Document excerpt:
Friday, 17 May 2013
Of Religion and Reference
Levi's latest diatribes against religion reminded me of this: "Belief in the Second Coming means many Americans see efforts to tackle climate change as futile"
I'm not sure I agree with him entirely but the above would seem to bear out the general point Levi is making. Indeed, I had a similar reaction when reading through Latour's Gifford lectures. He insists that the religious mode has nothing to do with the mode of reference -- he says that religion is only really about spreading 'Good News' and thus converting strangers to kin within a religious community. But that simply isn't true for the vast majority of Christians that I've ever met (friends, family, acquaintances, etc.). Many and perhaps even most of them really and truly believe that God exists ‘out there’ and that various items of religious dogma are literally and straightforwardly true -- creation, the apocalypse, morality, etc. Their faith may waver -- they may harbour uncertainties -- but that is more of a quantitative distinction than a qualitative one. (In other words, I may be uncertain whether I have any milk left in the fridge but my uncertainty doesn't change the referential character of the truth; likewise, just because someone isn't sure whether or not God exists doesn't necessarily change what they mean by 'exists.')
Of course, Latour is arguing against mainstream Christianity as much as he is against scientism or atheism but the fact remains that his ‘religious mode’ doesn’t describe religious practice as it exists, it rather identifies an essence to Christian religion that is allegedly obscured by the intrusion of other modes, chiefly reference.

(Stored items)
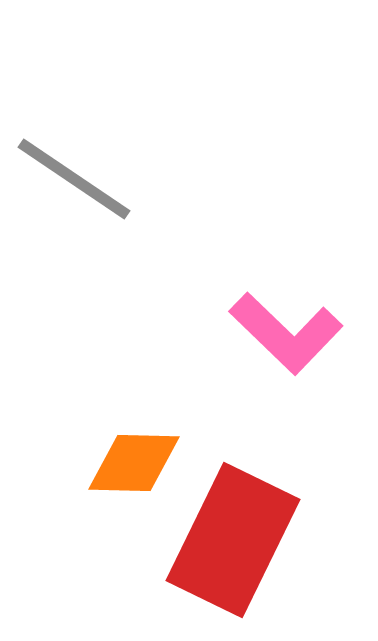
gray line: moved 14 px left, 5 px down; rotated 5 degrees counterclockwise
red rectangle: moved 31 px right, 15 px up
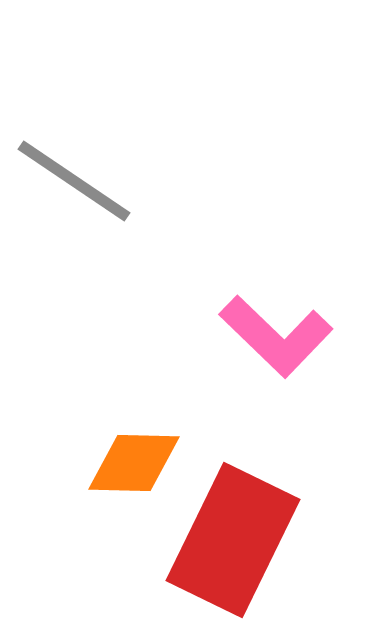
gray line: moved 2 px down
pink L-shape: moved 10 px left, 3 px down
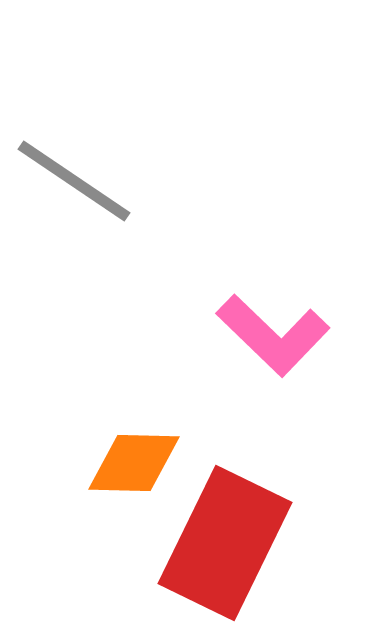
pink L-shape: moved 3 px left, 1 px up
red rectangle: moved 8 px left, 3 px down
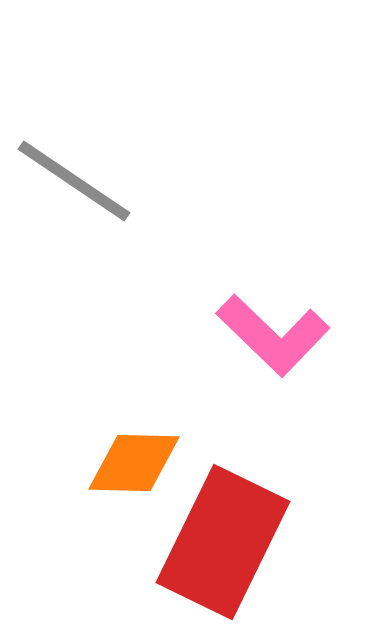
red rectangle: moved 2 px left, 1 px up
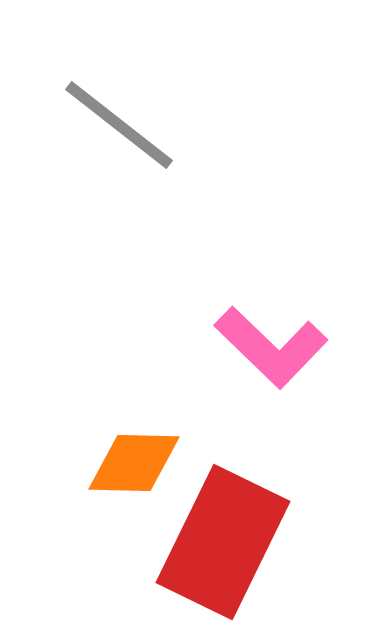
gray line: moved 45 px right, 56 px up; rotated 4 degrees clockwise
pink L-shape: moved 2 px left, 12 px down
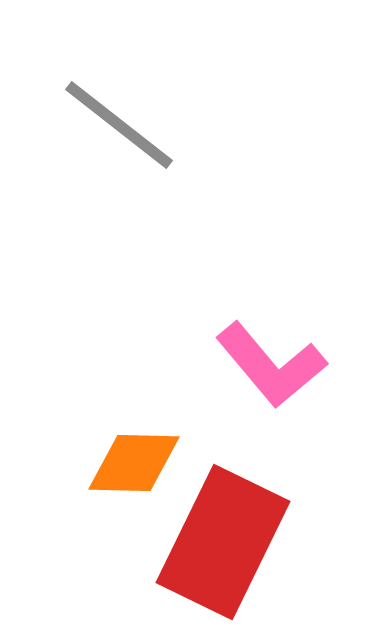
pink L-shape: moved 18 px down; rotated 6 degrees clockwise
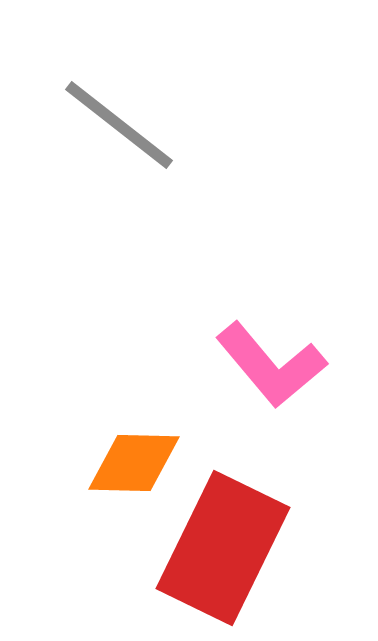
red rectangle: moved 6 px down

Objective 1: In two sentences, what does the blog post argue?
Objective 2: Can you write out the stored items word for word, starting at the beginning and ending with the line that contains "red rectangle: moved 2 px left, 1 px up", including that line and leaving out the pictures?
The blog post and the stored items are unrelated material.

Correct response 1: The blog post disputes Latour's claim in his Gifford lectures that the religious mode has nothing to do with reference, because most Christians the writer has met truly believe God exists "out there" and that items of dogma are literally true. It adds that Latour's "religious mode" does not describe religious practice as it exists but identifies an essence of Christian religion that is allegedly obscured by other modes, chiefly reference.

Correct response 2:
gray line: moved 14 px left, 5 px down; rotated 5 degrees counterclockwise
red rectangle: moved 31 px right, 15 px up
gray line: moved 2 px down
pink L-shape: moved 10 px left, 3 px down
pink L-shape: moved 3 px left, 1 px up
red rectangle: moved 8 px left, 3 px down
red rectangle: moved 2 px left, 1 px up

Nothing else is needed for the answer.